HEART INSTITUTE PHYSICIANS FIRST IN BUCKS TO PERFORM INNOVATIVE HYBRID PROCEDURE
Offering Patients a Valuable Option to treat AFib
Physicians with The Heart Institute of Doylestown Hospital were the first in Bucks County to perform a convergent maze procedure on September 25 to treat an advanced case of the most common form of arrhythmia. The minimally invasive procedure is unique because it involved both a cardiothoracic surgeon, Joseph Auteri, MD, and electrophysiologists, John Harding, MD, and Robert Sangrigoli, MD, working in tandem to cure Atrial Fibrillation, or AFib. The procedure is available only at a select few institutions in the country.
The patient, a 73-year-old man from Telford, is doing well. The convergent maze procedure is used with hard-to-treat or more permanent forms of AFib.
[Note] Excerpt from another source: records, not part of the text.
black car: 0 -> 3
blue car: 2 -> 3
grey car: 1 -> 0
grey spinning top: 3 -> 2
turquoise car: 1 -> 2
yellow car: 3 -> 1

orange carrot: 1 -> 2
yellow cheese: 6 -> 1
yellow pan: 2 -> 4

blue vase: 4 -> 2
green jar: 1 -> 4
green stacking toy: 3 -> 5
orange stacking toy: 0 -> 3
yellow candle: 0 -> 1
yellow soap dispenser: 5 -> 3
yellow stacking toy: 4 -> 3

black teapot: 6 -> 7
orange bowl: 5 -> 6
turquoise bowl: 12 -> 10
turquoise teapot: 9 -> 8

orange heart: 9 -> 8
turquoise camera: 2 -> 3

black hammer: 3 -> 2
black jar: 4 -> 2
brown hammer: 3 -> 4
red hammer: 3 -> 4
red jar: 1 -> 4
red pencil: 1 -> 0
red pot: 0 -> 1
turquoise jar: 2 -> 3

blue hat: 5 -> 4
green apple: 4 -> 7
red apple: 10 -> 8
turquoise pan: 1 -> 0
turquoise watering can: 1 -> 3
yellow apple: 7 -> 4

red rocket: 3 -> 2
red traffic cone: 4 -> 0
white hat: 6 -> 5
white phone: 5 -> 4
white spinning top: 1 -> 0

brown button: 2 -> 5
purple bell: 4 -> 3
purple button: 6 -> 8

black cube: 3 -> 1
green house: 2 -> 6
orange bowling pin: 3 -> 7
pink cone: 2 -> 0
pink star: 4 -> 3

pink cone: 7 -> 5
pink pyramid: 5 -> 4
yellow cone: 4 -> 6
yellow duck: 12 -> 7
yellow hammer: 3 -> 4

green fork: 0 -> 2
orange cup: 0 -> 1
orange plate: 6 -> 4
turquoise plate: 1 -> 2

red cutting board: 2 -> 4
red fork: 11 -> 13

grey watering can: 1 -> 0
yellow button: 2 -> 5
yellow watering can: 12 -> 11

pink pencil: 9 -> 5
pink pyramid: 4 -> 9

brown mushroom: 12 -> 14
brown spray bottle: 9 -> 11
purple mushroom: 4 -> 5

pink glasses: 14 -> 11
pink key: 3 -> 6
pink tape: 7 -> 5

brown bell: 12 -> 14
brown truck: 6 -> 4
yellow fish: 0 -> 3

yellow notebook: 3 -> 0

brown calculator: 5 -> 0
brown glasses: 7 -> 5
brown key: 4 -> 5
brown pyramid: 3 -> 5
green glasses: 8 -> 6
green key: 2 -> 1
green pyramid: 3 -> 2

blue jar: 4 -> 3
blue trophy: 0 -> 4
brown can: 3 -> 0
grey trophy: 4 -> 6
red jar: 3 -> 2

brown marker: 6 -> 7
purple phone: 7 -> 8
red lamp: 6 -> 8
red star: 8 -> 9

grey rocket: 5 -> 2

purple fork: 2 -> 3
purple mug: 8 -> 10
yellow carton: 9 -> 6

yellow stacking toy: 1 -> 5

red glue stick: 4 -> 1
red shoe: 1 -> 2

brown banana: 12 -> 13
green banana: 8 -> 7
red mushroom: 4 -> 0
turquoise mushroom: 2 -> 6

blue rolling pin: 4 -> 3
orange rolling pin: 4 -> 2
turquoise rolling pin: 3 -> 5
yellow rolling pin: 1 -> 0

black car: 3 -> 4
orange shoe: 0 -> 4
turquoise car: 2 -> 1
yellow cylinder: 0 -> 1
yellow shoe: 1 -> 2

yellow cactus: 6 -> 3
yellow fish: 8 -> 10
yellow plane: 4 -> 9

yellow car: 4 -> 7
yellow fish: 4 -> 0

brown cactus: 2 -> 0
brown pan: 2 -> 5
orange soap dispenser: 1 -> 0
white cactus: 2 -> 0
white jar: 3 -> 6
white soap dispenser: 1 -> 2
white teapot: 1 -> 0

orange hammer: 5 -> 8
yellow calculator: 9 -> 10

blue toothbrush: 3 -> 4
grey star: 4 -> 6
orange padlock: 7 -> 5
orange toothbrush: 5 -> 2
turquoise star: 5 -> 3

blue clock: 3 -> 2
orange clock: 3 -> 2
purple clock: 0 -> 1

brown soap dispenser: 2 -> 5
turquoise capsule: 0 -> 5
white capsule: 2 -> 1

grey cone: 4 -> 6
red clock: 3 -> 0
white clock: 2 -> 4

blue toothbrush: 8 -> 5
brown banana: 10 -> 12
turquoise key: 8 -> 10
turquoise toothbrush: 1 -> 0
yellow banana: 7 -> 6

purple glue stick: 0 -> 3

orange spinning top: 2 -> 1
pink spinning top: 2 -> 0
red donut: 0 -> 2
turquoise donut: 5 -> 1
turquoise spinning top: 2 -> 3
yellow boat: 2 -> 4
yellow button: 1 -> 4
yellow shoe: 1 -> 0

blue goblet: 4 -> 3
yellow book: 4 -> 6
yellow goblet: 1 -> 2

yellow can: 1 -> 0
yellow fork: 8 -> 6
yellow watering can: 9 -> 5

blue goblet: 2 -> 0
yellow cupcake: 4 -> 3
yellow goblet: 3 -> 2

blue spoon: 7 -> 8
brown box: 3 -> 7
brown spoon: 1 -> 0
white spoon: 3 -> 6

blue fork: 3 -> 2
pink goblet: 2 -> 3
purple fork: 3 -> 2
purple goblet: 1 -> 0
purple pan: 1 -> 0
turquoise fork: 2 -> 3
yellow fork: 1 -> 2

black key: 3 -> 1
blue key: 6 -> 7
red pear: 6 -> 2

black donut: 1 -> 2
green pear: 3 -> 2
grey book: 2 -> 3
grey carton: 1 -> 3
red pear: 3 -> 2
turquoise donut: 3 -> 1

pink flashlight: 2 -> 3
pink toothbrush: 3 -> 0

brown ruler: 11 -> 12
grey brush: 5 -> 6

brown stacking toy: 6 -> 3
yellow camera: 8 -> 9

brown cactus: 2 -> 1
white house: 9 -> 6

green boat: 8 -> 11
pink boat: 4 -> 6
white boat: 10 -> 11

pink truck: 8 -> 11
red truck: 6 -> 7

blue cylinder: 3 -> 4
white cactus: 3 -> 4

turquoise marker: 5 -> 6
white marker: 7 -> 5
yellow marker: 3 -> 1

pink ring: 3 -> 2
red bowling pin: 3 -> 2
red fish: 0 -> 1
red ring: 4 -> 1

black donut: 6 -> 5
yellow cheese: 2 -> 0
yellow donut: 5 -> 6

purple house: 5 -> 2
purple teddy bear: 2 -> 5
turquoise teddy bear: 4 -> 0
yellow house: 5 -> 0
The patient benefits from a single procedure that combines the best of both worlds when it comes to the latest proven technology used to treat AFib.
“It speaks to the quality of the collaboration of the heart team at Doylestown Hospital,” says Dr. Harding. “We are staying at the forefront offering different therapies, especially for those hard-to-treat cases.”
During an arrhythmia, the heart can beat too fast, too slow, or with an irregular rhythm. AFIB occurs when rapid, disorganized electrical signals cause the heart's two upper chambers, called the atria, to fibrillate, or contract very fast and irregularly. AFib can lead to stroke, heart failure or chronic fatigue.
The convergent procedure is not a first-line therapy, notes Dr. Harding. It is reserved for patients with chronic, more permanent or advanced cases of AFib who have failed other therapies, including medications and other catheter-based ablation procedures. In this case, the patient had failed two ablations in 2010. He was experiencing chronic fatigue and AFib was weakening his heart.
“This treatment should improve his quality of life,” Dr. Harding says, adding the success rate is above 80%.
Basically, the surgeon focuses on the outside of the heart while the electrophysiologist focuses on the inside of the heart in a single procedure. The convergent maze procedure takes advantage of the cardiothoracic surgeon's ability to more easily reach and treat areas of the heart that can be more challenging for electrophysiologist's catheters. The surgeon reaches the heart via a 1-inch incision in the upper abdomen using a video-assisted scope. The surgeon is able to ablate, or destroy, arrhythmia-generating areas by applying radiofrequency energy on the outer surface of the heart.
The procedure is completed by the electrophysiologist using more traditional catheter procedures to reach and treat areas on the inner surface of the heart, areas that cannot be reached by the minimally invasive surgical approach. The electrophysiologists used cryoablation, or freezing technology, to destroy the faulty tissue inside the heart. Drs. Sangrigoli and Harding peformed the first cryoablation procedure in Bucks County in September 2011.
“This combined or ‘hybrid’ procedure allows us to more safely and effectively treat larger areas of the heart, which is particularly important in patients who have had atrial fibrillation for longer periods of time,” explains Dr. Sangrigoli.
While the convergent maze technique has proved effective, it is only available at relatively few institutions in the nation with the technology and expertise to perform this carefully choreographed procedure.
“We’ve been incorporating these newer technologies that are safe and appropriate for use so we can offer the full gamut of options to our patients,” says Dr. Auteri, medical director of The Heart Institute of Doylestown Hospital. “We’re trying to stay ahead of the curve and on top of what’s out there so we can treat many of these patients here without sending them elsewhere.”
The procedure was performed in the hybrid room at The Heart Institute of Doylestown Hospital. The room combines the capabilities of an operating room with those of a cath lab, including ultra-high-tech imaging.
An estimated 2.7 million American have AFib, and it is estimated that 12 million will have AFib by 2050, as the Baby Boomer generation ages.